Unfortunately client password is still required, am I misunderstanding this feature or is it really supposed to work only when client password is provided?

[kiorky]

@commonism, thanks! I've tried it out with bitwardentools 1.0.56 and it works.

Unfortunately client password is still required, am I misunderstanding this feature or is it really supposed to work only when client password is provided?

Can you paste how you implemented it as there is an error on @commonism snippet, it should be

def api_key():
    return {"client_id": "…",
            "client_secret":"…",
            "scope":"api",
            "grant_type":"client_credentials"}

client = Client(server, email, password, authentication_cb=api_key)
client.sync()

[kiorky]

BTW, i have some bits to finish before an official release which includes this PR.

[karlism]

Can you paste how you implemented it as there is an error on @commonism snippet, it should be

@kiorky, I did and it works as long as username, password and API key is provided. However it doesn't work if I do not specify email or password. Am I wrong to assume that API key alone should be sufficient to authenticate user?

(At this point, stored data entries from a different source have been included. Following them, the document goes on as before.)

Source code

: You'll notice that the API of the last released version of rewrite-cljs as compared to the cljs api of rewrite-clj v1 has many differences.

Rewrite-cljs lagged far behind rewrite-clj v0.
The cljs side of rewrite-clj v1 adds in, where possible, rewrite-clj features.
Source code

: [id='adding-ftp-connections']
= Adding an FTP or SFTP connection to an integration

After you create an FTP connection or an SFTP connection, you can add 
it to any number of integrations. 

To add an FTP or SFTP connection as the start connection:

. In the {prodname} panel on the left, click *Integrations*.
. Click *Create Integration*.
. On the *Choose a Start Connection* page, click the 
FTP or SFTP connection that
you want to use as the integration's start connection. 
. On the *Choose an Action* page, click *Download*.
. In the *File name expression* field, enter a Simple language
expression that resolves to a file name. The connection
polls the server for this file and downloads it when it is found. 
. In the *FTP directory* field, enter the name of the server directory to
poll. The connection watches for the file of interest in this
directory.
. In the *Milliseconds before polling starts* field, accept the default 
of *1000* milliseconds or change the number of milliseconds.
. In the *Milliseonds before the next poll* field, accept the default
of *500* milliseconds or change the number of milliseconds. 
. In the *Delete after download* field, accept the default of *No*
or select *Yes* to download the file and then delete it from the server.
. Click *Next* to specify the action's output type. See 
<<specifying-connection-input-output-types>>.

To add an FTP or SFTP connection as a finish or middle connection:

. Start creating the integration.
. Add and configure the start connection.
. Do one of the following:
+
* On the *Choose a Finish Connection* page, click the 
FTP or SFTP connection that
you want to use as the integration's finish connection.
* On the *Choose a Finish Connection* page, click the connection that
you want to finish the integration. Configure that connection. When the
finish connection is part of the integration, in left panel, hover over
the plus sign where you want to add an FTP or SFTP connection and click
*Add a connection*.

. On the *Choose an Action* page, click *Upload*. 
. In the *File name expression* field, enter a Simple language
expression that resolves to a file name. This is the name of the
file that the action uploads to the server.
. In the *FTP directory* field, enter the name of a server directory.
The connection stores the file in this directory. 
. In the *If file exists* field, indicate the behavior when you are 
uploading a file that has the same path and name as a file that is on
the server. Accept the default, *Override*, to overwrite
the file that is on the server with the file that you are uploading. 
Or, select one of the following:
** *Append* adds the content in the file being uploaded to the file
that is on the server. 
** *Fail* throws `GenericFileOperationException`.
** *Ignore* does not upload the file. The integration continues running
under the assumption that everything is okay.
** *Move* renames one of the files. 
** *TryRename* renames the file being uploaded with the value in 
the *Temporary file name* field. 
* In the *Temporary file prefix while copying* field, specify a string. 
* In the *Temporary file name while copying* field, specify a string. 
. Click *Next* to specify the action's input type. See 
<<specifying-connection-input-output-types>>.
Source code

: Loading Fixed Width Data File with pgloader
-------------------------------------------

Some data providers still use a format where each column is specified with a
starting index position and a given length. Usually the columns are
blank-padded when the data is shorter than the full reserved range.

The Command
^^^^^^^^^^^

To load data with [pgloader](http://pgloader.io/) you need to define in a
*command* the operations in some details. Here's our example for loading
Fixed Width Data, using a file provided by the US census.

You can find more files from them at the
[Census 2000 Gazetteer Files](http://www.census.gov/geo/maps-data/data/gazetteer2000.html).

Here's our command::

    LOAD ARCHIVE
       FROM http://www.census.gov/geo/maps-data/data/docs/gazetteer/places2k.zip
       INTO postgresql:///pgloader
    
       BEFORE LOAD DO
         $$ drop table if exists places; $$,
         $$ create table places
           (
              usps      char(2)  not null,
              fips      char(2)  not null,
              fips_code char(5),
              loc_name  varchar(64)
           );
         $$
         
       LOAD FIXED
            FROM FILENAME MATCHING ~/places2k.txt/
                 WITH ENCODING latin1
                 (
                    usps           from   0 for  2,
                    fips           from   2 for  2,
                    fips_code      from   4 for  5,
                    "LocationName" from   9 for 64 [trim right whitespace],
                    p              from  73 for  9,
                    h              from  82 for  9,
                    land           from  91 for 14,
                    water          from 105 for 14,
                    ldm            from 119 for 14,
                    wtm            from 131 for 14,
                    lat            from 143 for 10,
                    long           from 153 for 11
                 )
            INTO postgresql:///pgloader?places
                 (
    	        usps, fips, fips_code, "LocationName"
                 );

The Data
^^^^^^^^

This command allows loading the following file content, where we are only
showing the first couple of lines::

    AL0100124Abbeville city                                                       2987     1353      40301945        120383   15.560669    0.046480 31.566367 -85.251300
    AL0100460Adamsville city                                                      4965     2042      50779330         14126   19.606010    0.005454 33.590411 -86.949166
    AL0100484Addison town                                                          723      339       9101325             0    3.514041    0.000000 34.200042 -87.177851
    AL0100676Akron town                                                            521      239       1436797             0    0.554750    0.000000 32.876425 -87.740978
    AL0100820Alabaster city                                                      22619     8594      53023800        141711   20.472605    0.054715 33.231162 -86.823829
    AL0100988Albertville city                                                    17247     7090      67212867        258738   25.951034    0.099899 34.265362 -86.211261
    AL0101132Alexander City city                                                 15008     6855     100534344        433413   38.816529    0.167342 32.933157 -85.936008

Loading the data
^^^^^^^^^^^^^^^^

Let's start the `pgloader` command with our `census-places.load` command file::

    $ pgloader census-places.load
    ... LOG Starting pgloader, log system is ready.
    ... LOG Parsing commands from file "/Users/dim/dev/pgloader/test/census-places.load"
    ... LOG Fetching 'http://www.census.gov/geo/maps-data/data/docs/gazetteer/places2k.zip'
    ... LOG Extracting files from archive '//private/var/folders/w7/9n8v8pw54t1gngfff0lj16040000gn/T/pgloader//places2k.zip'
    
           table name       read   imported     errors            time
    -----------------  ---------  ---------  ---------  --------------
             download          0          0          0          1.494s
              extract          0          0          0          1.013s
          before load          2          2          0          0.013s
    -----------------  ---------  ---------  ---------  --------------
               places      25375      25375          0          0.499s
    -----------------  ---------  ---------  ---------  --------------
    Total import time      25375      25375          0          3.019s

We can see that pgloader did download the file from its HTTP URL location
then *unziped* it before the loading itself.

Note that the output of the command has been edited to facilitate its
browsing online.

Python 3.10.12 (main, Jun 19 2023, 16:27:15) [Clang 13.0.0 ] on openbsd7
Type "help", "copyright", "credits" or "license" for more information.
>>> from bitwardentools import Client
>>> def api_key(loginpayload):
...     loginpayload.update(
...         {
...             "client_id": "user.eb76d2ac-528f-4189-8f5b-f200a6e6891e",
...             "client_secret": "oAI1704x6sLfxqVCsJkxtl1NrncUmz",
...             "scope": "api",
...             "grant_type": "client_credentials"
...         }
...     )
...     return loginpayload
... 
>>> Client('https://bitwarden.k8s.dev.example.com', 'username@example.com', 'password', authentication_cb=api_key)
<bitwardentools.client.Client object at 0xf43d4163fd0>
>>> Client('https://bitwarden.k8s.dev.example.com', authentication_cb=api_key)
Traceback (most recent call last):
  File "<stdin>", line 1, in <module>
  File "/home/username/.local/lib/python3.10/site-packages/bitwardentools/client.py", line 695, in __init__
    raise RunError("no email")
bitwardentools.client.RunError: no email
>>> Client('https://bitwarden.k8s.dev.example.com', 'username@example.com', authentication_cb=api_key)
Traceback (most recent call last):
  File "<stdin>", line 1, in <module>
  File "/home/username/.local/lib/python3.10/site-packages/bitwardentools/client.py", line 699, in __init__
    raise RunError("no password")
bitwardentools.client.RunError: no password

BTW, i have some bits to finish before an official release which includes this PR.

I'm aware of that and I've installed bitwardentools from here: https://github.com/corpusops/bitwardentools/archive/refs/tags/1.0.56.tar.gz

[commonism]

Email/Password is required for 2fa, pass empty strings for api key via cb. Not a beauty, but … consider this cosmetics.

[kiorky]

I'm aware of that and I've installed bitwardentools from here: https://github.com/corpusops/bitwardentools/archive/refs/tags/1.0.56.tar.gz

This isnt a release. Published release remain only on pypi.